Activation of TRPA1 by AITC and THC. Cell-attached and inside-out configurations are shown for each tracing. Unless indicated otherwise, the pipette potential was held at +40 mV to record inward current. Mean and standard deviation ofNP_o values are shown in parentheses. (A) Cell-attached patch was formed on HeLa cells expressing TRPA1. AITC applied to the bath solution activated the channels (NP_o; 6.2±1.8; n=5). Formation of inside-out patch closed all channels. (B) THC applied to the bath solution of cell-attached patches did not activate TRPA1. Additional application of AITC activated the channels (NP_o, 6.8±1.6; n=5). (C) Cell-attached patch was formed and THC applied to the bath solution. Formation of inside-out patch activated TRPA1 at pipette potentials of −60 (outward current; NP_o, 5.3±1.6; n=4) and +40 mV (inward current; NP_o, 4.2±1.4; n=4). (D) THC was applied to the cytoplasmic side of the inside-out patch (NP_o, 5.1±1.4; n=4). (E) AITC applied to the inside-out patch did not activate TRPA1. Further addition of THC activated TRPA1 (NP_o, 6.1±2.1; n=4).

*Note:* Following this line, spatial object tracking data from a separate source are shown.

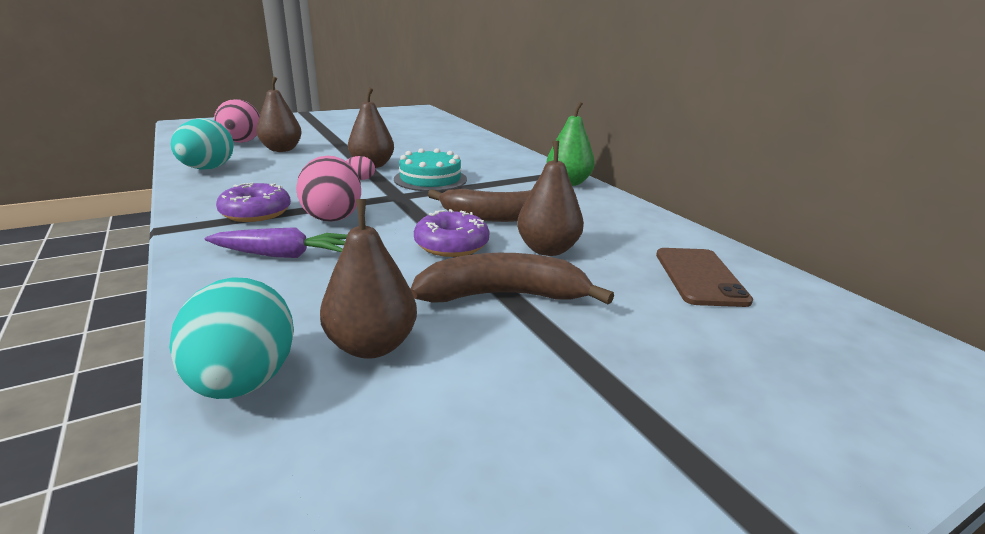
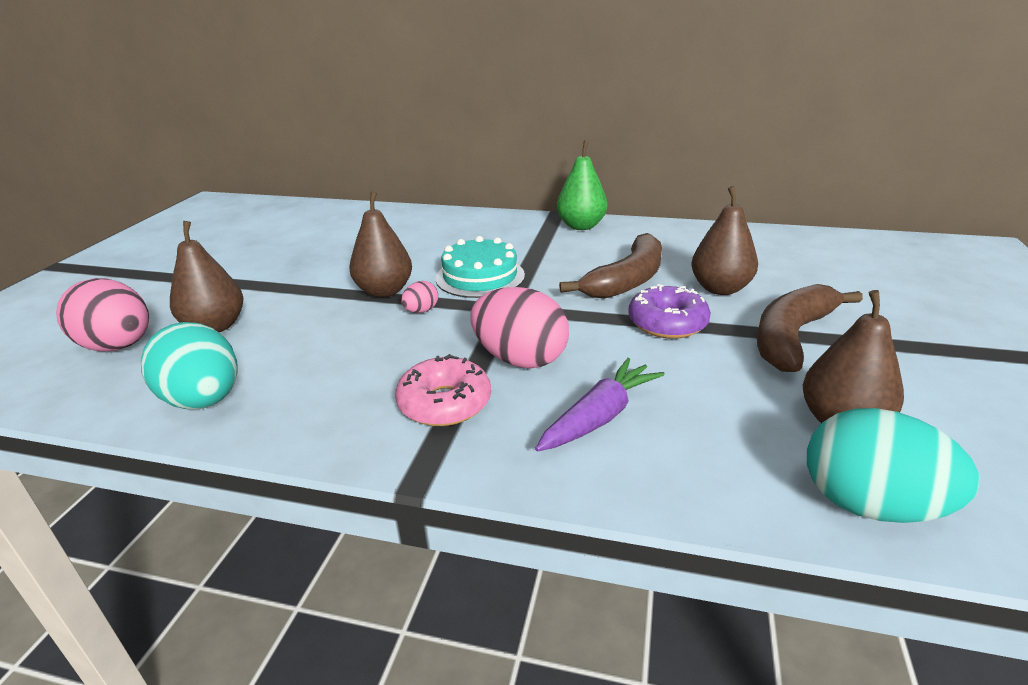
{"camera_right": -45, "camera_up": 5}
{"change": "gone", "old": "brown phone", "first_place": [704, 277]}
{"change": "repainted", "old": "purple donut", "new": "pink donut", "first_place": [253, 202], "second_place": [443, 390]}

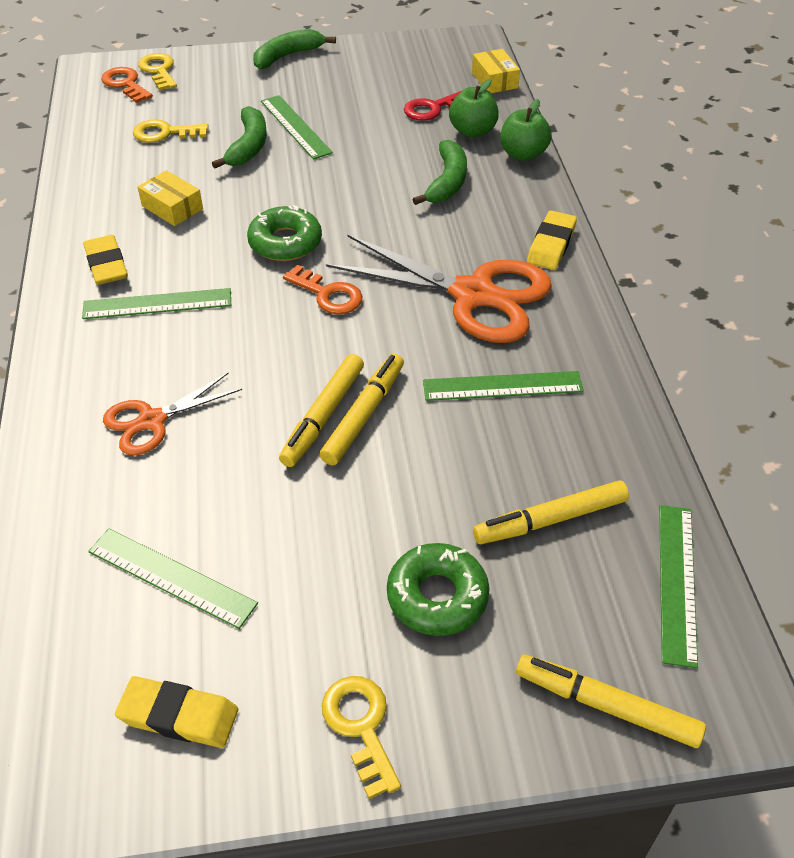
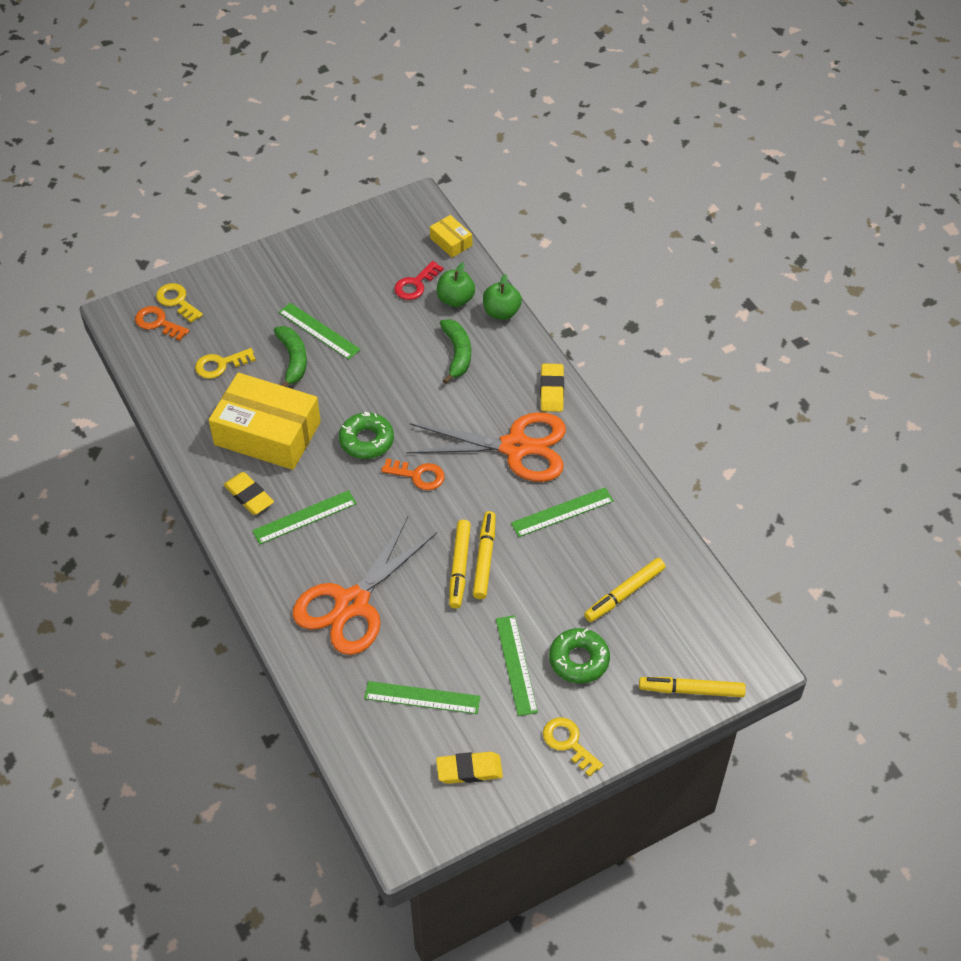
{"camera_right": -20, "camera_up": 5}
{"change": "gone", "old": "green banana", "first_place": [294, 49]}
{"change": "shifted", "old": "green ruler", "first_place": [678, 586], "second_place": [517, 665]}
{"change": "scaled", "old": "orange scissors", "first_place": [172, 414], "second_place": [365, 585], "factor": 1.84}
{"change": "scaled", "old": "yellow box", "first_place": [170, 198], "second_place": [265, 421], "factor": 2.25}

Properties of single channels activated by THC. (A) THC was applied to inside-out patch to activate TRPA1, and single channel openings recorded at various membrane potentials. (B) Amplitude histogram of openings recorded at −40 mV is shown. (C) The plot shows the current–voltage relationship of the largest conductance. Each point is the mean±S.D. of three determinations. (D) The presence of THC in the pipette of outside-out patch caused activation of TRPA1 (NP_o, 4.3±1.3; n=3). Ruthenium Red was then applied to the bath solution (NP_o, 0.11±0.04; n=3). (E) Data from outside-out patches with THC in the pipette are used. Current–voltage relationship obtained before and after application of Ruthenium Red.

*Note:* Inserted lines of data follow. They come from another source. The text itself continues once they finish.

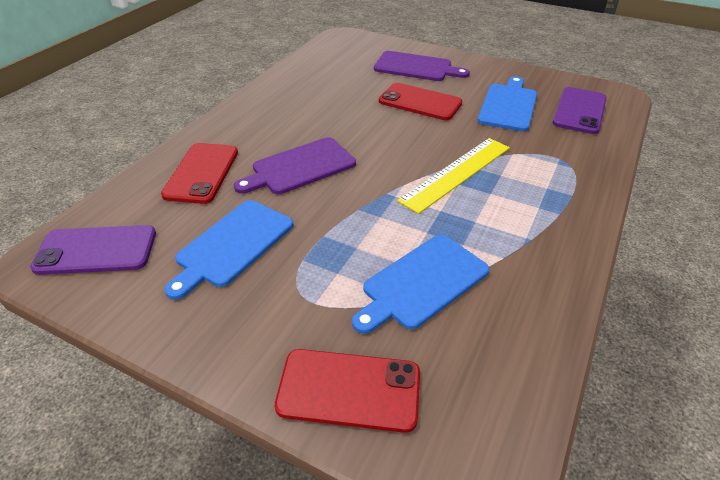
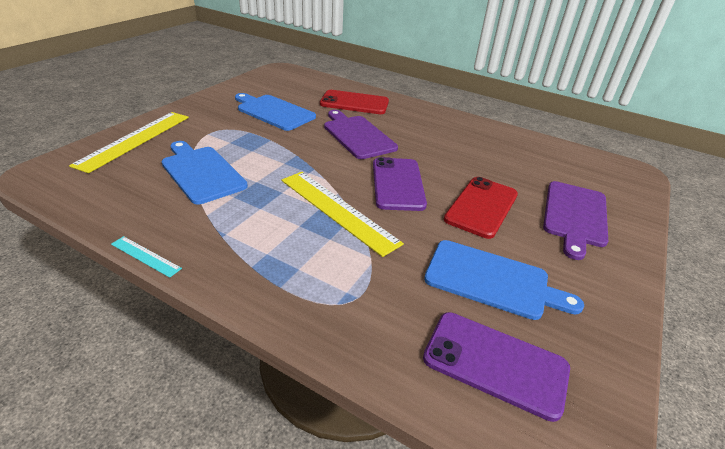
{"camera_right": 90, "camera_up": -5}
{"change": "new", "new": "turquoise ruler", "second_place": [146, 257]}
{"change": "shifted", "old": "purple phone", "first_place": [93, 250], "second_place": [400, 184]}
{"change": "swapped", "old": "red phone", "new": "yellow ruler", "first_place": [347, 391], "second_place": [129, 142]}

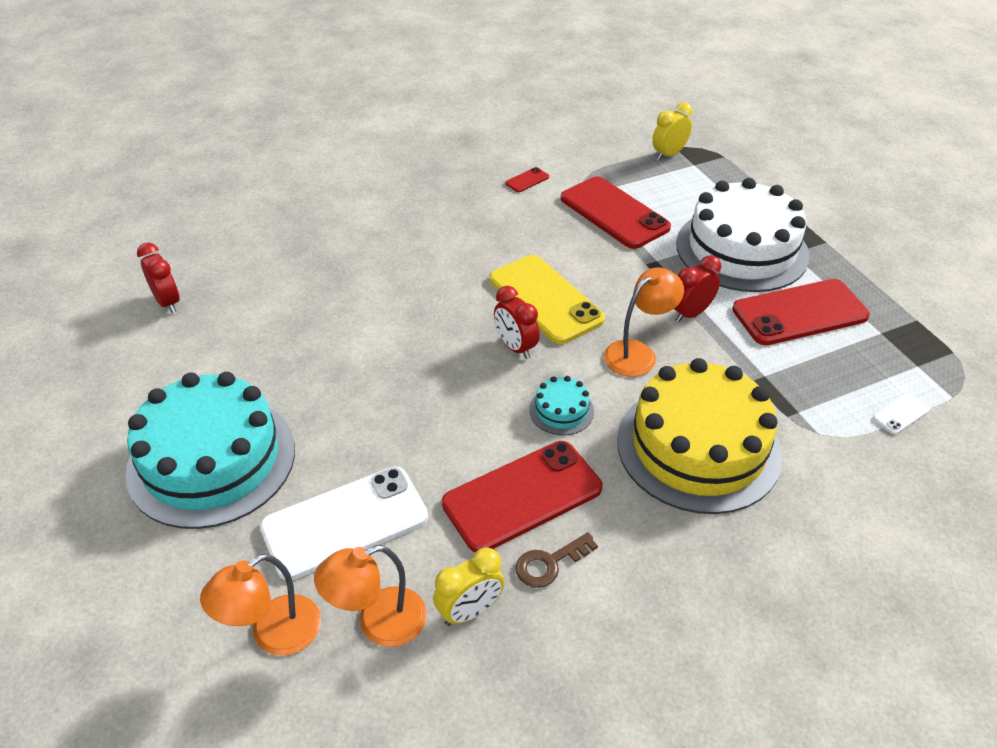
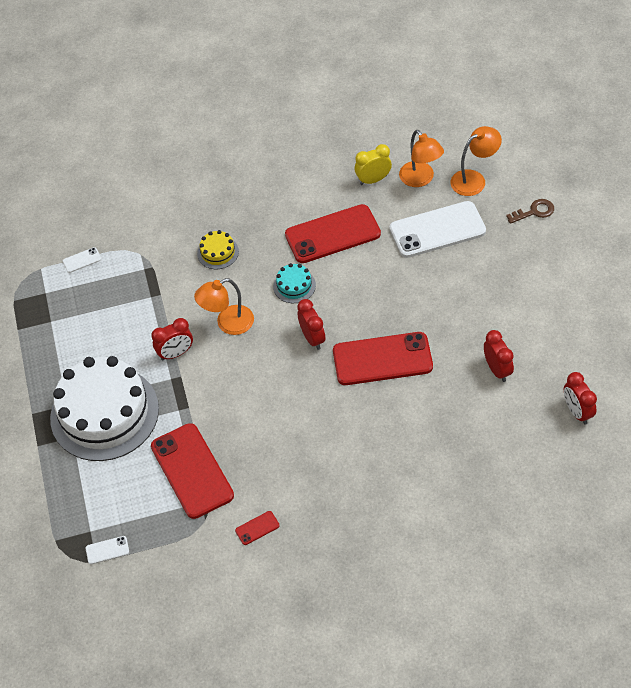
{"camera_right": -165, "camera_up": 10}
{"change": "gone", "old": "turquoise cake", "first_place": [210, 450]}
{"change": "gone", "old": "yellow phone", "first_place": [547, 299]}
{"change": "new", "new": "red clock", "second_place": [499, 356]}
{"change": "shifted", "old": "brown key", "first_place": [556, 560], "second_place": [530, 211]}
{"change": "shifted", "old": "red phone", "first_place": [801, 312], "second_place": [383, 358]}
{"change": "swapped", "old": "yellow clock", "new": "white phone", "first_place": [672, 131], "second_place": [107, 550]}
{"change": "rotated", "old": "orange lamp", "first_place": [370, 596], "second_place": [421, 158], "degrees": 75}
{"change": "scaled", "old": "yellow cake", "first_place": [699, 436], "second_place": [218, 249], "factor": 0.41}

THC does not require polyphosphates to activate TRPA1. (A) Inside-out patch was formed in the presence of 5 mM PPPi in the bath solution. Further addition of AITC caused activation of TRPA1 (NP_o, 6.4±1.5; n=5). (B) Inside-out patch was formed in the presence of 5 mM PPPi in the bath solution. Further addition of THC caused activation of TRPA1 (NP_o, 7.4±2.2; n=5). Washout of PPPi did not cause a further change in channel activity (NP_o, 6.2±1.9; n=5). (C) Inside-out patch was formed and THC added to the bath solution to activate TRPA1 (NP_o, 5.4±1.6; n=5). Addition of PPPi produced no further change in channel activity (NP_o, 5.6±1.5; n=5). (D, E) Inside-out patches are formed from cells expressing TRPM8 or TRPV1. Application of THC did not activate the channels, but menthol or capsaicin activated its respective targets as shown.

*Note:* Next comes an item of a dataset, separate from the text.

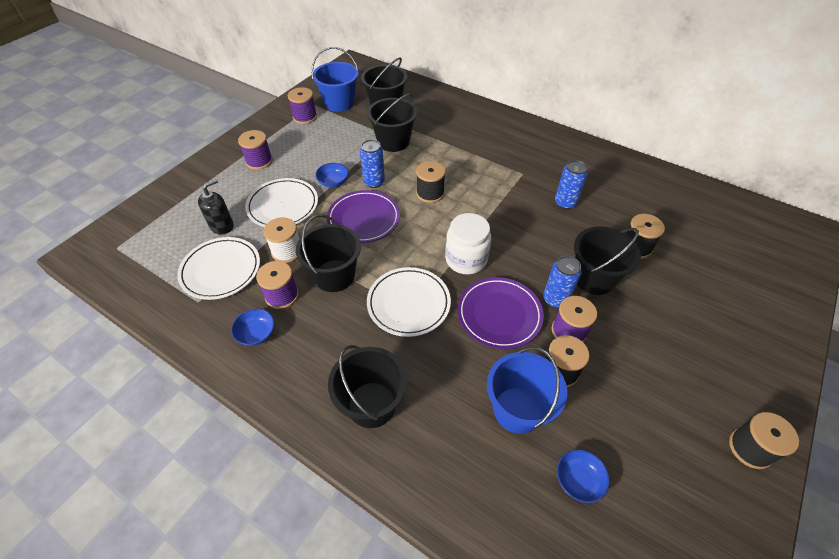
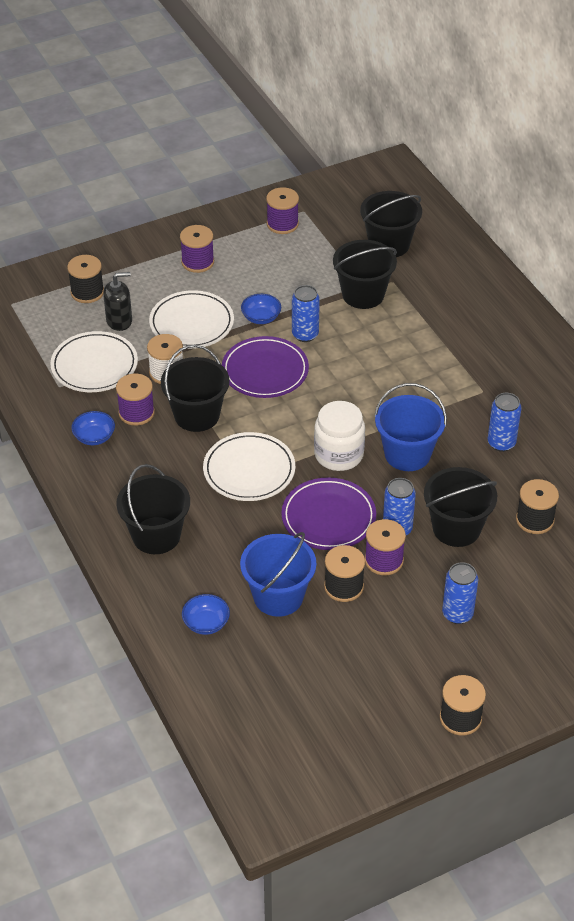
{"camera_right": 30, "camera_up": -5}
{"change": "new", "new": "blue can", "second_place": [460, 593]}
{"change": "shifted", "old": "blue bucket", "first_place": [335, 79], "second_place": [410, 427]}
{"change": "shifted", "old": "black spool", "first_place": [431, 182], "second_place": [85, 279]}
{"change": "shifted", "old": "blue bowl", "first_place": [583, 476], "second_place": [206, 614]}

Concentration-dependent activation of TRPA1 by THC and AITC. (A) Inside-out patch was formed in the presence of 2 mM PPPi in the bath solution. THC or AITC was added in increasing concentrations until a maximum level was achieved. (B) Channel activity was determined for each concentration of the agonist, and then plotted as a function of agonist concentration. The data points were fitted with the Hill equation as described in the text. Each point is the mean±S.D. of four determinations. K_1/2 values are 0.67 μM and 15.5 μM for THC and AITC, respectively.

Activation of TRPA1 by elevation of extracellular Ca²⁺. (A) Cell-attached patch was formed in Ca²⁺-free solution. [Ca²⁺] in the bath solution was then increased to 1 mM for ∼1 min and then washed off. AITC was then added to maximally activate TRPA1. Inset shows single channel openings activated by 1 mM external Ca²⁺. (B) Same experiments as in A except that 2 mM external Ca²⁺ was used to activate TRPA1. (C) Same experiments as in A except that 3 mM external Ca²⁺ was used to activate TRPA1. Here, the pipette potential was switched from +40 mV to −60 mV to record inward and outward currents. (D) Cell-attached patch was formed in solution containing 1 mM external Ca²⁺. Histamine was then applied to the bath solution to activate the Gq signaling pathway. (E) Cell-attached patch was formed in solution containing 1 mM Ca²⁺. Thapsigargin was applied to cause a rise in cytosolic [Ca²⁺]. (F) A graph shows the increase in TRPA1 activity in response to elevation of external [Ca²⁺] relative to the maximal activation produced by AITC. Each bar is the mean±S.D. of four determinations.